According to Global Workplace Analytics, IBM saved $50M through remote work as they reduced office space and lease expenses. Not only were they earning more from the greater demand that the pandemic caused for tech companies, but they were also able to save on real estate, travel, and company events costs.
IBM isn’t the only company that’s been benefitting from a work from home setup. Alpine Access Remote Agents were able to close 30% more sales than agents who traditionally worked on-site. Nortel also saved about $100,000 per employee that they no longer need to relocate.
How to succeed with your remote work setup
A work from home setup has now become the new normal for many global businesses. The old-fashioned stigma that remote work leads to a lack of productivity has been debunked as employees who work from home are more productive compared to when they were in the office setting.

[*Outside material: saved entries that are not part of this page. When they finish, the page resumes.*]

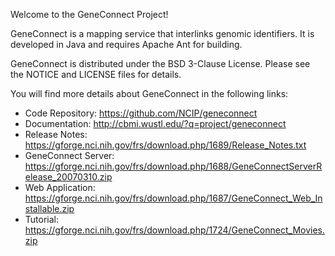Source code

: Welcome to the GeneConnect Project!

GeneConnect is a mapping service that interlinks genomic identifiers.  It is developed in Java and requires Apache Ant for building.

GeneConnect is distributed under the BSD 3-Clause License. Please see the NOTICE and LICENSE files for details.

You will find more details about GeneConnect in the following links:

 * Code Repository: https://github.com/NCIP/geneconnect
 * Documentation: http://cbmi.wustl.edu/?q=project/geneconnect
 * Release Notes: https://gforge.nci.nih.gov/frs/download.php/1689/Release_Notes.txt
 * GeneConnect Server: https://gforge.nci.nih.gov/frs/download.php/1688/GeneConnectServerRelease_20070310.zip
 * Web Application: https://gforge.nci.nih.gov/frs/download.php/1687/GeneConnect_Web_Installable.zip
 * Tutorial: https://gforge.nci.nih.gov/frs/download.php/1724/GeneConnect_Movies.zip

Some employees focus better on their tasks because they’re free from coworker intrusions or loud noises from the surroundings. They also get more work done because they’re more engaged, ultimately leading to an increase in profits.

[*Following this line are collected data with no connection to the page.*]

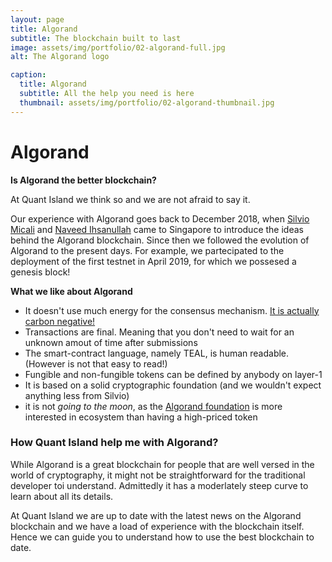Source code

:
 ```yaml
---
layout: page
title: Algorand
subtitle: The blockchain built to last
image: assets/img/portfolio/02-algorand-full.jpg
alt: The Algorand logo

caption:
  title: Algorand
  subtitle: All the help you need is here
  thumbnail: assets/img/portfolio/02-algorand-thumbnail.jpg
---
```


# Algorand

**Is Algorand the better blockchain?**

At Quant Island we think so and we are not afraid to say it.

Our experience with Algorand goes back to December 2018, when [Silvio Micali](https://www.linkedin.com/in/silvio-micali-26bb37152/)
and [Naveed Ihsanullah](https://www.linkedin.com/in/naveedihsanullah/) came to Singapore to introduce the ideas behind the 
Algorand blockchain.
Since then we followed the evolution of Algorand to the present days.
For example, we partecipated to the deployment of the first testnet in April 2019, 
for which we possesed a genesis block!

**What we like about Algorand**

- It doesn't use much energy for the consensus mechanism. [It is actually carbon negative!](https://algorand.foundation/news/carbon-neutral)
- Transactions are final. Meaning that you don't need to wait for an unknown amout of time after submissions
- The smart-contract language, namely TEAL, is human readable. (However is not that easy to read!)
- Fungible and non-fungible tokens can be defined by anybody on layer-1
- It is based on a solid cryptographic foundation (and we wouldn't expect anything less from Silvio)
- it is not *going to the moon*, as the [Algorand foundation](https://algorand.foundation) is more interested in ecosystem than having a high-priced token 

### How Quant Island help me with Algorand?

While Algorand is a great blockchain for people that are well versed in the world of cryptography, it might not be straightforward 
for the traditional developer toi understand.
Admittedly it has a moderlately steep curve to learn about all its details.

At Quant Island we are up to date with the latest news on the Algorand blockchain and we have a load of experience with the blockchain itself. 
Hence we can guide you to understand how to use the best blockchain to date.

Aside from increased productivity, some benefits of remote work also include reduced overhead or operating costs, a wider talent pool to work with, and better business overall.
But how do you sustain the gains of a remote work setup?
1. Make the purpose of your work from home policy clear
Clearly mention the purpose and intent of your remote work policy. It should be clear why you’re implementing a work from home setup and what you aim to achieve through it. Everyone in the organisation must be aware of it.
Make sure that the policy not only maximises the experience of the team members but also improves the overall business value proposition.
2. Determine which positions are available for work from home setup
Specify which positions are available for remote work. This will make sure that those who have client-facing responsibilities are managed properly, and it will help reduce unnecessary work-from-home requests.
This will also open up more opportunities to work with the best talents, such as outsourcing certain business processes.
For example, search engine optimisation or SEO is a valuable marketing initiative for businesses. Hiring and training an in-house team could be expensive, but since SEO tasks can be done remotely, you can work with an agency and get SEO packages that will suit your company. You’re getting quality services at a fraction of the cost.
Knowing which positions can be done remotely will enable you to implement an employment strategy that will benefit your bottom line.
Consider the following issues before deciding who can work from home or what jobs you can outsource:
- Does the nature of the person’s work allow them to do the job at home?
- Are there privacy or complex security issues involved?
- Will communication be a problem?
- Can they do their work using a particular software or equipment? Can it be installed at home?
- Is the employee’s home environment conducive for work?
There should also be a policy that mentions when employees can work from home. Should they work from home full time, on certain occasions, or can they divide their time between being at the workplace and their home workstation?
3. Guidelines for availability and attendance should be set
Standards and guidelines should be set around when your remote workers are available and what modes of communication should be used.
When you clarify expectations on scheduling and availability, you ensure alignment and efficiency across the board.
It’s important for everyone in your business to feel supported, and one way to provide the support they need is to have point-persons in the company available whenever they are needed.
4. Set up productivity measures
Productivity can be measured in a number of ways. It can be evaluated through time spent on the task, the number of projects completed, the number of sales closed, the number of customers handled, and more.
Once you set up your productivity measures, trust the process. Just because you can’t see them, doesn’t mean they’re not getting the work done.
5. Provisions for equipment
Determine what kind of equipment must be provided to your remote workers. This will also include how you’re going to provide the tech support they need. If the company will provide them with their laptops, it should be stated in the policy.
Include the guidelines for what they’re supposed to do when they encounter technical difficulties.
6. Determine your communication channels
Communication is crucial for managing remote staff because there’s no physical space to do those check-ins and in-office collaborations.
Consider which communication channels and tools best fit the team’s work culture. Identify what platform works best for a specific type of work:
- Video conferences for meetings and brainstorming
- Chat rooms for check ins
- Emails for updates
- Phone calls for one-on-ones
Also, find the balance between constantly massaging or pinging people with emails and complete silence.
Listen to your employees and get their feedback on what mode of communication they’re most comfortable with and how to create legal issues they would like to be managed while working remotely.